*** MATERIAL SUPPLIED Section Begins ***

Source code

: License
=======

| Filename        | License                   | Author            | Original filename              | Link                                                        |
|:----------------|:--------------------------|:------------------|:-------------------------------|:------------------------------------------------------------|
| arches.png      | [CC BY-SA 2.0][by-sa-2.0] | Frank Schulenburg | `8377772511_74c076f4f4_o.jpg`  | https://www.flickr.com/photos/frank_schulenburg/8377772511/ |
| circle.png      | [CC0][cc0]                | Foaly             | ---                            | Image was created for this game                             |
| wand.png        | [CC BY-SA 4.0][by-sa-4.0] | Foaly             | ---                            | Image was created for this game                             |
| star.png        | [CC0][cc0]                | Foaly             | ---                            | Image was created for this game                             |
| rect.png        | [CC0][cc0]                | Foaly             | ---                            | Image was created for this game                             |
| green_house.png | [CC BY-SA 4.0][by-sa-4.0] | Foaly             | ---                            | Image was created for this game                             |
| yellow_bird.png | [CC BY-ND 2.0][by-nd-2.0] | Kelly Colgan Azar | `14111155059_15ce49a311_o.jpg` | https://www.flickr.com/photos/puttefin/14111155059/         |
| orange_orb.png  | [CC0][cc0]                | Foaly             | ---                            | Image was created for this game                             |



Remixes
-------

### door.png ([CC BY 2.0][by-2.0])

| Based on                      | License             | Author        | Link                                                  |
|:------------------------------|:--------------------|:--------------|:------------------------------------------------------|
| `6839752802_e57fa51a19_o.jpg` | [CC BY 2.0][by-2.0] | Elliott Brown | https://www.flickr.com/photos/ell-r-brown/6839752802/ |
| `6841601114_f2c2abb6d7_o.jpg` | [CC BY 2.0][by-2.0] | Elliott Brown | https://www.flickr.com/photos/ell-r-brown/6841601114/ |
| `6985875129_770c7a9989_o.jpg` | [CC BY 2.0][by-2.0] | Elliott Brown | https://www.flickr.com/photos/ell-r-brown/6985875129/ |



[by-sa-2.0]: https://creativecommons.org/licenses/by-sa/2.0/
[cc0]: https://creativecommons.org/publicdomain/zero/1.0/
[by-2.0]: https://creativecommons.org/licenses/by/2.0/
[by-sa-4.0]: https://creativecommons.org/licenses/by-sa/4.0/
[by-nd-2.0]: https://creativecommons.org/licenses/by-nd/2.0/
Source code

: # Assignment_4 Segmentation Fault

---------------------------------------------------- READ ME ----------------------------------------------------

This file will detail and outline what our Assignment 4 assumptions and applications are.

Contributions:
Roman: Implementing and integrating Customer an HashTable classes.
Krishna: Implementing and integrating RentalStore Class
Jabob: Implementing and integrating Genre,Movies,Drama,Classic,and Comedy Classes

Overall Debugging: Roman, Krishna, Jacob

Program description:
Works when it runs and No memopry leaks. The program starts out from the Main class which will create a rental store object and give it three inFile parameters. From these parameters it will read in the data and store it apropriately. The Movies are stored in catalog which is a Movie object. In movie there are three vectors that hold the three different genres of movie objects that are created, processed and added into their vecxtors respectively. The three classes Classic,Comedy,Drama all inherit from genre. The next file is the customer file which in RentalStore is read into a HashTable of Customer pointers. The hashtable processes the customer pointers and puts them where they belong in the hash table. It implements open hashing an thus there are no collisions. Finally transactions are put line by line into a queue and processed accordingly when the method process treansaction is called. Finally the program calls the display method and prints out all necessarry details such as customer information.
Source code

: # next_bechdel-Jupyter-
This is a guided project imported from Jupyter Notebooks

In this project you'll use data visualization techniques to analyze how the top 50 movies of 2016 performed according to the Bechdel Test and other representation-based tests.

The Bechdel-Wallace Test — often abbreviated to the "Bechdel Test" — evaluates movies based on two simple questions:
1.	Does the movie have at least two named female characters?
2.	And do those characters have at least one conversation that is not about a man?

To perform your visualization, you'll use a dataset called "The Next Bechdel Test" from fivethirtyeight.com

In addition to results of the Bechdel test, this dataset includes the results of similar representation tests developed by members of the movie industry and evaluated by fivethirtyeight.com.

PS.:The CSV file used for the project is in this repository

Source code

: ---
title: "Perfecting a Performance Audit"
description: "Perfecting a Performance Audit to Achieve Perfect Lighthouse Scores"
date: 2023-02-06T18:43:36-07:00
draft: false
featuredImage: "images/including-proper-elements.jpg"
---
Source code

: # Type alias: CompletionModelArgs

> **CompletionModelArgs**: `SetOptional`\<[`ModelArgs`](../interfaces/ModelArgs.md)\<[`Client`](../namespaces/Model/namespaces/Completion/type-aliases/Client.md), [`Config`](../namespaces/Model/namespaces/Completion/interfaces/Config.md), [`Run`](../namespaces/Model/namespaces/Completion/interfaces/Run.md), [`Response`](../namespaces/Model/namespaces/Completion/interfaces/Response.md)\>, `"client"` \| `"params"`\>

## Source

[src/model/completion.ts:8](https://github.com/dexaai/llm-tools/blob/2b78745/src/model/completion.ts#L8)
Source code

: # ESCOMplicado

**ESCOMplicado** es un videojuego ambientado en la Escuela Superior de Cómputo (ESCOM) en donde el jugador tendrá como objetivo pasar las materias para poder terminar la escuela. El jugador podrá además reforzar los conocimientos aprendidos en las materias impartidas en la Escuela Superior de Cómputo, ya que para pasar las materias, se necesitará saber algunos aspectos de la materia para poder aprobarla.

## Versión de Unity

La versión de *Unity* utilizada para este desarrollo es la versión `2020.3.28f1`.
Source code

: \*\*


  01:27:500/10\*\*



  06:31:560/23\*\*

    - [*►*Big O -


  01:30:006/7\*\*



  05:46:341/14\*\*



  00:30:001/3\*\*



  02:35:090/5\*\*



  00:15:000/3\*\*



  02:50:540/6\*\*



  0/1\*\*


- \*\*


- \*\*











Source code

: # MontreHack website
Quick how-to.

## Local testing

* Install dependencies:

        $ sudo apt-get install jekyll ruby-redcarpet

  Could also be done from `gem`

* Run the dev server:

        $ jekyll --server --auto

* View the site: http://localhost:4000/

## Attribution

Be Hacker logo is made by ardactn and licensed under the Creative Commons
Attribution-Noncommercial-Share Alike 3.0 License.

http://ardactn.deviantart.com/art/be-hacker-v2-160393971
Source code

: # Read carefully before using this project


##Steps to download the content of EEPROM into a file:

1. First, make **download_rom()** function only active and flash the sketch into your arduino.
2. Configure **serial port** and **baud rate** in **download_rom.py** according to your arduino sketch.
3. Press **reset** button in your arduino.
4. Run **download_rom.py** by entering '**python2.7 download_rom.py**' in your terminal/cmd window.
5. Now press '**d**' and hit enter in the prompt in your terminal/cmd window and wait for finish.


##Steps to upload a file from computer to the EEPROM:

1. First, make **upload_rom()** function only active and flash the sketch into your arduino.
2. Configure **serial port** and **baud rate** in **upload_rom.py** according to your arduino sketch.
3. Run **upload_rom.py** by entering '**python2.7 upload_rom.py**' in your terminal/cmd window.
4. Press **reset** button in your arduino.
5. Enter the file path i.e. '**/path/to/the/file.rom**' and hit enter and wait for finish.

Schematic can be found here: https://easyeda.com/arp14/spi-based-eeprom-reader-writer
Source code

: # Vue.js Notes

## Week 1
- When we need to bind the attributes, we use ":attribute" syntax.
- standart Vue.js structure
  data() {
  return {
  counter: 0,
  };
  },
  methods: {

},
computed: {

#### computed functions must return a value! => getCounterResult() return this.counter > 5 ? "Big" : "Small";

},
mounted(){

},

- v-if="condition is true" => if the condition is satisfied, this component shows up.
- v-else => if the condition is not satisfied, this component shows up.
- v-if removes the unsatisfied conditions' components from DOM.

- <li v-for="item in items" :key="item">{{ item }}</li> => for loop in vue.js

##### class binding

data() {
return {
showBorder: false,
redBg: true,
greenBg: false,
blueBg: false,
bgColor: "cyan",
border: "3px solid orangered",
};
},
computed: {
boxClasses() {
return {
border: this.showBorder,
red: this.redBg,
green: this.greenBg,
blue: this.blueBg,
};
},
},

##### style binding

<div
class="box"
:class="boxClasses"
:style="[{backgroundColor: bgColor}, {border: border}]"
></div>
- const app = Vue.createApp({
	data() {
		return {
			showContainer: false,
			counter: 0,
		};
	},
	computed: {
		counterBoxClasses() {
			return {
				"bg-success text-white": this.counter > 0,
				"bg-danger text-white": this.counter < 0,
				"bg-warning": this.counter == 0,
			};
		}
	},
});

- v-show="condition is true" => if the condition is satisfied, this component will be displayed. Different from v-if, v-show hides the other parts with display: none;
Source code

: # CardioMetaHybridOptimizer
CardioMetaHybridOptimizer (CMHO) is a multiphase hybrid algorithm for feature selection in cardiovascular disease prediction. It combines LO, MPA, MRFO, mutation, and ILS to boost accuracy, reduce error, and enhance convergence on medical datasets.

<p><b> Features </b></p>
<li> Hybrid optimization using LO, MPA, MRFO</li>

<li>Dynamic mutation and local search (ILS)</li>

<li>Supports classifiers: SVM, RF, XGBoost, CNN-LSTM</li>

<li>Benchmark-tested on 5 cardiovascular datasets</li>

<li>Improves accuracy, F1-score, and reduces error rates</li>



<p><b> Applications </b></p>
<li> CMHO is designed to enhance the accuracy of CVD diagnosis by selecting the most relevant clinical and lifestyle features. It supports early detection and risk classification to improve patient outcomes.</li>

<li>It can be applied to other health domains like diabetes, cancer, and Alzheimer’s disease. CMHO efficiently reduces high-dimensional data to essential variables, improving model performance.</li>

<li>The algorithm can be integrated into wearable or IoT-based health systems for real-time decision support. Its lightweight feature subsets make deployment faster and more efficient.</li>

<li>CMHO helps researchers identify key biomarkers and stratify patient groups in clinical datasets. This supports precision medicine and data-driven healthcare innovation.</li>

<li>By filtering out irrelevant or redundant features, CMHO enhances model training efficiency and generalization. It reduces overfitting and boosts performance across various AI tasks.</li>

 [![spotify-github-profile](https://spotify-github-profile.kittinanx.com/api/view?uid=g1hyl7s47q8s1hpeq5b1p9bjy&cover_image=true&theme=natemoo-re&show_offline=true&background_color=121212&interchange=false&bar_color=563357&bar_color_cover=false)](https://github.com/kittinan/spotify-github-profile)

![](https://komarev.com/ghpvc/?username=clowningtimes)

*** MATERIAL SUPPLIED Section Ends ***

GOAL OF THE EXERCISE
Retype the lines of the listing above, from the line holding "00:30:001/3\*\*" through the line holding "##Steps to download", inclusive.

OUTPUT
  00:30:001/3\*\*



  02:35:090/5\*\*



  00:15:000/3\*\*



  02:50:540/6\*\*



  0/1\*\*


- \*\*


- \*\*











Source code

: # MontreHack website
Quick how-to.

## Local testing

* Install dependencies:

        $ sudo apt-get install jekyll ruby-redcarpet

  Could also be done from `gem`

* Run the dev server:

        $ jekyll --server --auto

* View the site: http://localhost:4000/

## Attribution

Be Hacker logo is made by ardactn and licensed under the Creative Commons
Attribution-Noncommercial-Share Alike 3.0 License.

http://ardactn.deviantart.com/art/be-hacker-v2-160393971
Source code

: # Read carefully before using this project


##Steps to download the content of EEPROM into a file:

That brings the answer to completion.